Il ne modifie que la manière dont ces droits et devoirs vont s'exercer.

Ce n'est qu'à titre exceptionnel, et seulement dans le but de protéger les enfants, que le juge peut décider de ne confier l'autorité parentale qu'à un seul parent ou à une tierce personne.

La question de la résidence de l'enfant est normalement réglée dans la convention du divorce, faute de quoi, si aucun accord n'est possible ou s'il est contraire à l'intérêt de l'enfant, il appartient au juge de fixer la résidence habituelle de l'enfant et les modalités du droit de visite et d'hébergement.

Chaque parent peut, par la suite saisir la justice pour demander une modification des conditions d'exercice du droit de visite et d'hébergement.

Par ailleurs, peu importe chez qui réside l'enfant, les deux parents sont toujours à égalité pour les prises de décisions concernant tous les aspects de la vie de l'enfant et conservent une obligation de contribuer aux frais de son entretien et de son éducation.

C'est le parent chez qui l'enfant n'a pas sa résidence habituelle qui doit verser à l'autre une pension alimentaire afin d'assurer ses devoirs.

Cette pension sera fixée par le juge qui tient compte des besoins de l'enfant et des ressources des parents. Elle peut faire l'objet d'une révision en cas de modification des ressources de l'un des parents ou des besoins de l'enfant.

Divorce » Le changement de nom et prénom

Le cabinet d'avocat de Maître WAK-HANNA situé à Paris et à Evry, vous assistera dans le cadre de votre demande de changement de prénom et/ou de nom.

Pour entamer ces deux démarches relativement complexes, la présence d'un avocat est indispensable.

Le Changement de prénom

Le prénom individualise une personne au sein de sa famille.

Orthographié en alphabet romain et en langue française, le choix des prénoms est libre depuis la loi du 8 janvier 1993.

Selon l'article 1er de la loi du 6 Fructidor an II, le port du prénom est immuable.

L'exception est prévue à l'article 60 C.Civ selon lequel: « toute personne justifiant d'un intérêt légitime peut changer de prénom ».

La loi ne donnant pas de définition ou d'exemple de légitimité de ce motif, c'est donc au juge qu'il revient d'en apprécier la demande au regard des circonstances de faits.

Quatre cas sont généralement retenus :

  • Le prénom ou la jonction des noms et prénoms est ridicule ou peut porter préjudice.
  • La personne justifie d'un intérêt religieux ou souhaite garder des contacts avec sa communauté de naissance.
  • La personne justifie d'un usage prolongé du prénom qu'elle souhaite porter.
  • La personne a un souci de s'intégrer dans la communauté française et donc de franciser son prénom.

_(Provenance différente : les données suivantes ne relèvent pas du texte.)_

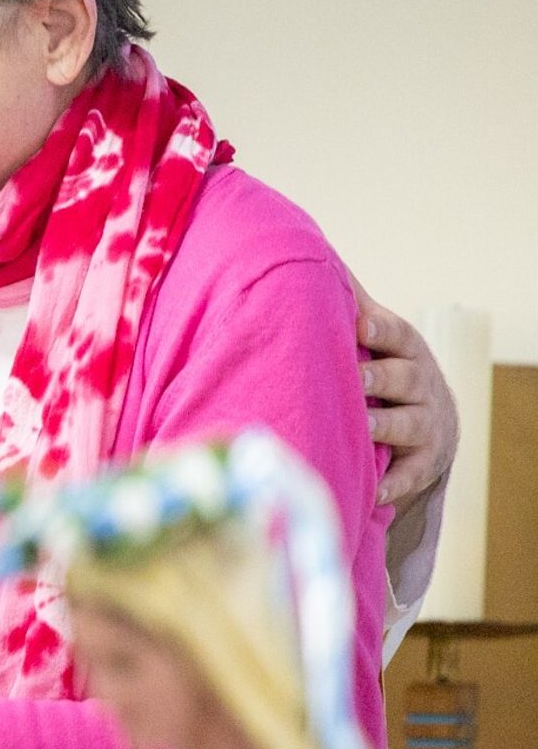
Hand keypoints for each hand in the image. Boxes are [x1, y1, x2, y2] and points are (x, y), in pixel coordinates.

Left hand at [351, 275, 459, 506]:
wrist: (431, 426)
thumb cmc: (386, 370)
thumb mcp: (379, 339)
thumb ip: (353, 307)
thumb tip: (317, 258)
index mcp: (405, 351)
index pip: (397, 335)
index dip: (380, 329)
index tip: (358, 323)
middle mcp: (421, 386)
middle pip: (401, 379)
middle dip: (378, 379)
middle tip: (356, 379)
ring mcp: (425, 426)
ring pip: (404, 425)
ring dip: (381, 427)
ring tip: (360, 430)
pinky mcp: (422, 464)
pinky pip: (406, 475)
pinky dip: (390, 483)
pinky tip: (370, 490)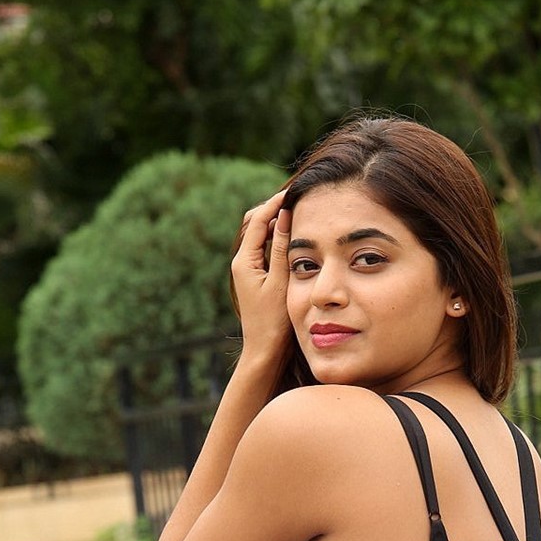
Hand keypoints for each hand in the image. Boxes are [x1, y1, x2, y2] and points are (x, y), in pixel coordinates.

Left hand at [230, 189, 293, 373]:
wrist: (264, 350)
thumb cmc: (274, 320)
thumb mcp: (282, 281)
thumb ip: (282, 247)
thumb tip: (285, 215)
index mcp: (244, 261)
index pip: (259, 220)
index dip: (276, 202)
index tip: (296, 191)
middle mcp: (241, 262)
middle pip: (256, 222)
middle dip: (274, 208)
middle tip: (298, 196)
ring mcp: (247, 269)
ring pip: (260, 234)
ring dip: (276, 221)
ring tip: (298, 210)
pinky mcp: (255, 276)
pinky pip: (264, 248)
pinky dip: (276, 237)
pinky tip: (294, 236)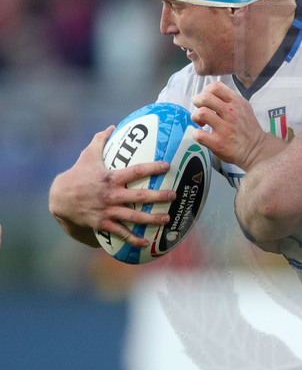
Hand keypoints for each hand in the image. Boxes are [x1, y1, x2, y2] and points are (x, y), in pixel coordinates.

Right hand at [49, 127, 174, 246]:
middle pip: (139, 196)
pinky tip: (147, 243)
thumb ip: (100, 141)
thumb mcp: (87, 156)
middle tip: (173, 195)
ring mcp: (107, 210)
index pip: (136, 171)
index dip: (152, 168)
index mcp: (111, 177)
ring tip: (167, 219)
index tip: (168, 166)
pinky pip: (121, 232)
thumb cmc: (77, 175)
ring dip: (152, 219)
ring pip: (134, 216)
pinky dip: (133, 239)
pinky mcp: (103, 223)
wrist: (60, 198)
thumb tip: (112, 127)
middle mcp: (111, 195)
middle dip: (158, 196)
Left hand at [191, 81, 271, 169]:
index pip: (216, 87)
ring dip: (195, 116)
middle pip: (205, 98)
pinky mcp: (218, 144)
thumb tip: (211, 95)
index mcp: (236, 102)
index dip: (207, 91)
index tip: (207, 100)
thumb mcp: (244, 107)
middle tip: (200, 110)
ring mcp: (224, 129)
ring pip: (201, 113)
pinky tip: (202, 135)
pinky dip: (196, 134)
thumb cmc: (247, 128)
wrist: (256, 149)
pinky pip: (199, 134)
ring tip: (200, 122)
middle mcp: (230, 113)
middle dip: (197, 102)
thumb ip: (229, 100)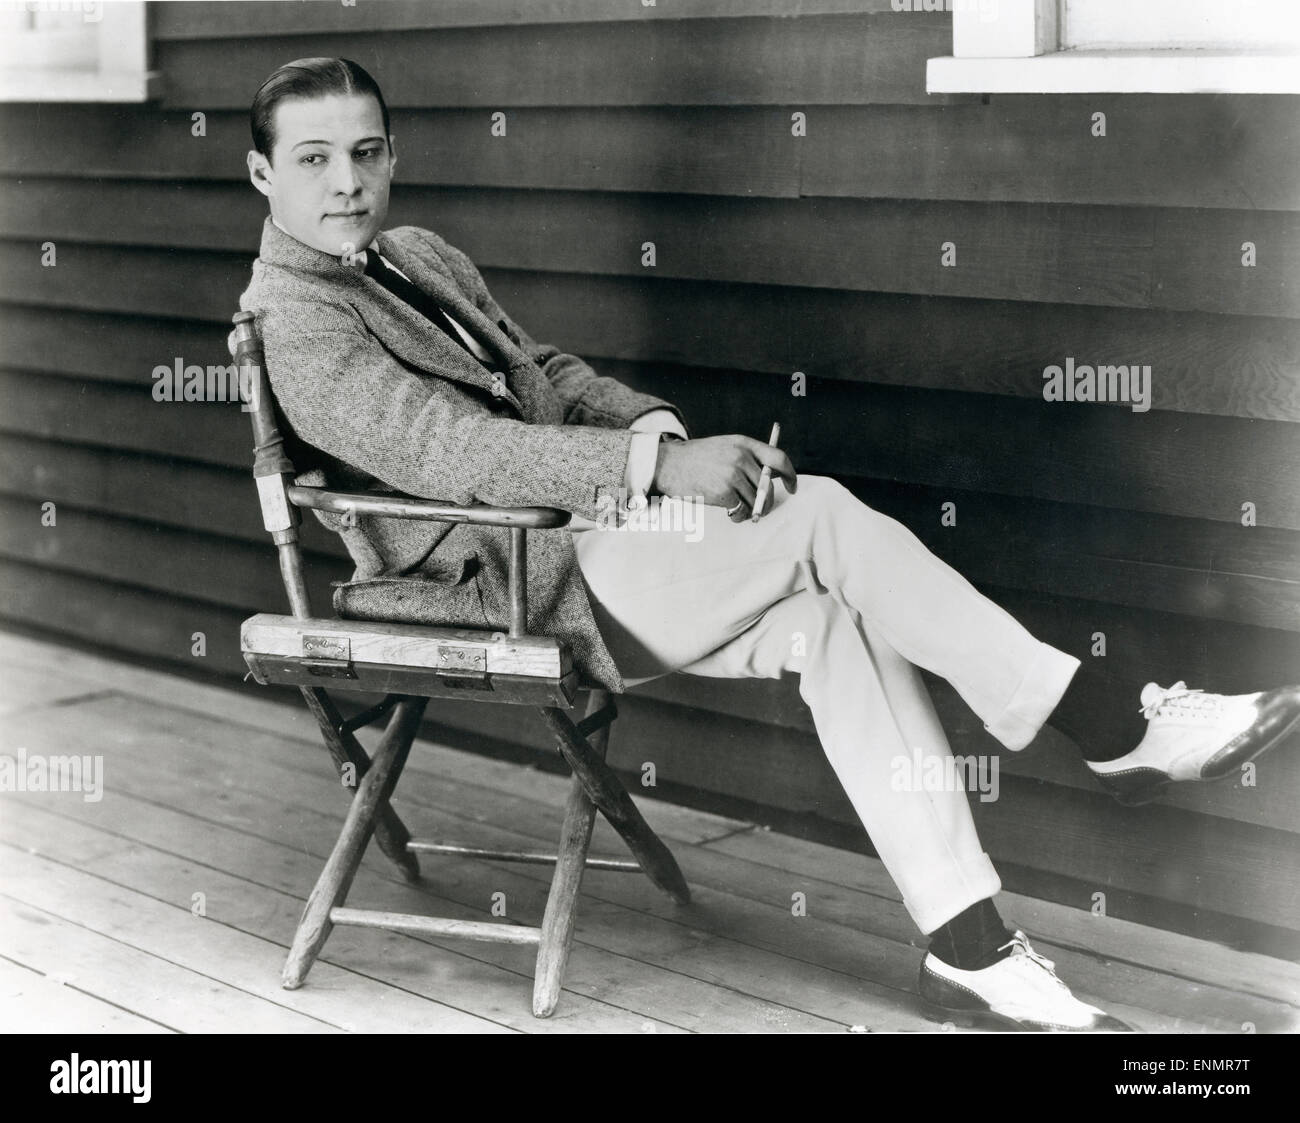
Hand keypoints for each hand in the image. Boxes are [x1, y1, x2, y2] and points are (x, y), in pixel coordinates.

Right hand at [652, 434, 797, 520]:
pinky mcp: (723, 493)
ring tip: (739, 510)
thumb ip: (747, 458)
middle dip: (767, 501)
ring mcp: (732, 475)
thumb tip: (770, 479)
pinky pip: (741, 511)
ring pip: (756, 501)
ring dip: (751, 511)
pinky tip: (729, 513)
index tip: (792, 486)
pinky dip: (737, 516)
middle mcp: (741, 457)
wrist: (667, 463)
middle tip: (761, 508)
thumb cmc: (696, 458)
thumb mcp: (724, 447)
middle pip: (767, 486)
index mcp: (744, 444)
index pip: (778, 458)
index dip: (790, 474)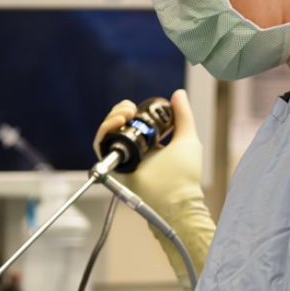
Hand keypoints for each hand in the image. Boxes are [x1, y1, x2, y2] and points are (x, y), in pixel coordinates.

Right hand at [92, 90, 215, 290]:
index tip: (137, 106)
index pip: (133, 122)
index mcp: (150, 144)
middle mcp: (134, 151)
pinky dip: (105, 131)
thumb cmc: (184, 174)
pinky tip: (118, 122)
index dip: (130, 111)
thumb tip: (178, 93)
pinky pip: (102, 145)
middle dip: (120, 111)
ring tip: (125, 114)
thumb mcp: (187, 138)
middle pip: (117, 125)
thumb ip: (183, 115)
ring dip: (112, 118)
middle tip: (130, 109)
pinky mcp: (114, 165)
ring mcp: (123, 158)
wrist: (174, 197)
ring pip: (107, 133)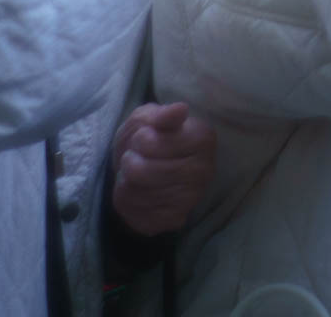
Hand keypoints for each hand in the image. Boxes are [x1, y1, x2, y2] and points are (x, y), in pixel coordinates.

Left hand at [110, 102, 218, 237]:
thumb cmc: (151, 138)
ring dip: (127, 182)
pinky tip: (138, 192)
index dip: (138, 139)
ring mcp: (192, 198)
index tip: (143, 137)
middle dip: (129, 162)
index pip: (148, 142)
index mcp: (203, 138)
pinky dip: (128, 201)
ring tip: (135, 175)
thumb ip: (162, 114)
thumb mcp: (150, 118)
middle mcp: (204, 170)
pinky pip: (136, 213)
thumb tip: (181, 109)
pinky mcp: (175, 220)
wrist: (151, 169)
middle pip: (141, 171)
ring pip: (136, 193)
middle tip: (134, 157)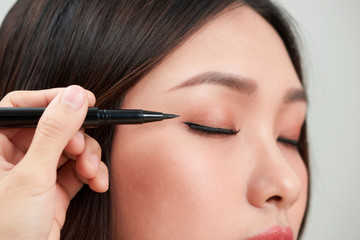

L'intéressé (e), assisté(e) obligatoirement par un Avocat, devra adresser sa demande, en précisant les motifs au Juge des Affaires familiales du Tribunal de Grande Instance. S'en suivra une audience

Le changement de nom

Le nom a une double nature. D'une part, il sert à identifier une personne et il permet à tout individu d'exister individuellement et de développer sa personnalité dans la vie sociale d'autre part.

Selon la loi du 6 fructidor an II, aucun citoyen ne pourra porter de nom ni de prénom autres que ceux exprimés dans son acte de naissance. Le principe posé est celui de l'immutabilité du nom.

La loi du 4 mars 2002 en a assoupli le principe.

Désormais tout citoyen majeur et français justifiant d'un intérêt légitime doit motiver cette demande administrative devant le Garde des Sceaux.

L'intérêt légitime pour le changement de nom apparaît dans les quatre cas de figure suivants :

  • Nom difficile à porter en raison de sa consonance ridicule, odieuse ou déshonorante.
  • Nom à consonance étrangère qui peut gêner l'intégration dans la communauté française.
  • Nom éteint ou menacé d'extinction.
  • Survivance d'un nom illustré de manière éclatante sur le plan national.